In 2012, Platt started playing another role in Neighbours, that of Olivia Bell, a potential love interest for Karl Kennedy. In May 2020, Platt resumed the part of Olivia for a second guest stint and returned again for another stint the following year.

==Early life==
Alyce Mary Platt was born on 19 December 1964 and grew up in Melbourne with her parents, her mother an Australian and her father was born in England, she has two older brothers. From the age of 12 she was singing in competitions. At 16 she attended Box Hill Technical College for a two-year drama course.

==Career==

===Acting===
Platt's acting roles include the regular part of Amanda Morrell in Sons and Daughters from 1983 to 1985; a guest role as Stephanie Collins in the short-lived serial Family and Friends in 1990; and as Sarah Wilkes in Ten's version of A Country Practice in 1994.

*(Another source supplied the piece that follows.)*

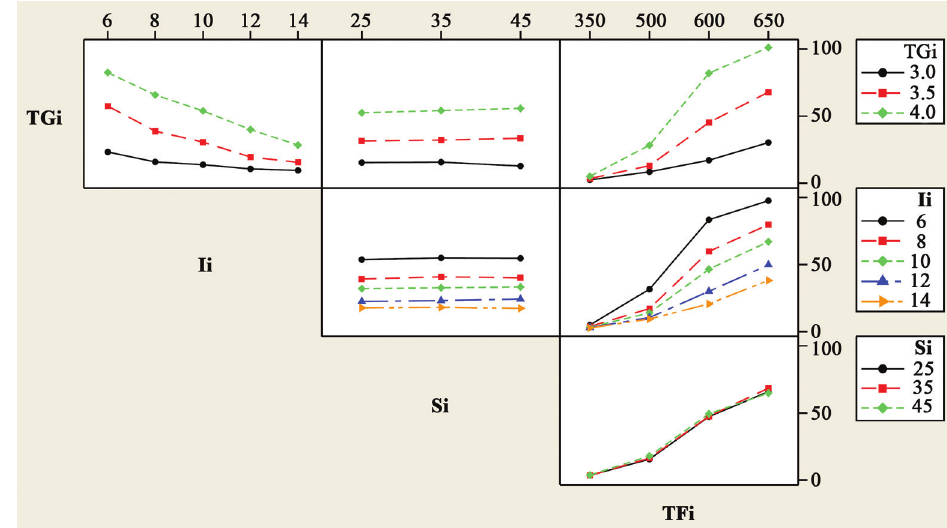
Fig. 6. Interaction plots for stop-line delays in I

In 1995, Platt appeared as a reporter in the "My Lovely Girl" episode of Halifax f.p.. That same year, she joined the-long-running soap Neighbours, playing the regular part of Jen Handley. However, Jen was written out after just a year when writers struggled to come up with stories for the character. She told Sue Malins of the Daily Mirror; "In the end, I don't think the scriptwriters knew what to do with me." Her last episode as Jen aired in March 1996.

Platt had a recurring roles on Blue Heelers as Jeanette Holbrook in 2000; City Homicide from August 2007 and a lead role in the children's television series The Elephant Princess as Anita Wilson.

The role that brought her most recognition was that of co-host of the then top-rated quiz show Sale of the Century from 1986 to 1991. She returned to this role for one special episode of Temptation on 14 March 2007, during the show's "Battle of the Network Shows" series, in which Temptation's hosts Ed Phillips and Livinia Nixon were contestants themselves. She later appeared alongside former Sale co-host Tony Barber on TV1's Cash Trivia Challenge.

On 9 August 2012, it was announced Platt had re-joined Neighbours for a guest role as a new character, Olivia Bell. Eight years later, in a February 2020 interview for The Courier, Platt stated she had returned to Neighbours. She said, "I've gone back to Ramsay Street; I'm doing a little bit on Neighbours at the moment, which is wonderful. I'm enjoying it a lot, actually." Platt's management company confirmed that she would be returning as Olivia Bell, and her return scenes aired on 6 May 2020. She returned for another stint in 2021.

===Music===

Platt launched her debut album, Beautiful Death, on 4 April 2004 at the Corner Hotel. Carmine Pascuzzi of MediaSearch website said that she "does a decent job in providing an adventurous foray through her honest and melancholic musical thoughts. It's a collection of material spanning several years. The songs are mostly told with positive feeling and the hope for better things." Her second album, Live from the Vault, appeared in August 2006. Her third album, Funny Little World, was issued in November 2015.

She wrote and performed the music for the documentary Journey Beyond Fear in 2018.

==Filmography==

===Television===

| Year | Title | Role | Type |
|---|---|---|---|
| 1983–85 | Sons and Daughters | Amanda Morrell | TV series |
| 1986–91 | Sale of the Century | Co-host | TV game show |
| 1990 | Family and Friends | Stephanie Collins | TV series |
| 1994 | A Country Practice | Sarah Wilkes | TV series |
| 1995 | Halifax f.p. | Reporter | TV series, episode: "My Lovely Girl" |
| 1995–96 | Neighbours | Jen Handley | TV series |
| 2000 | Blue Heelers | Jeanette Holbrook | TV series |
| 2007 | City Homicide |  | TV series |
| 2007 | Temptation | Co-host | TV game show, 1 episode |
| 2008 | The Elephant Princess | Anita Wilson | TV series |
|  | TV1's Cash Trivia Challenge |  | TV game show |
| 2012, 2020–21 | Neighbours | Olivia Bell | TV series |

==Personal life==
In August 2004, Platt married Claude Carranza.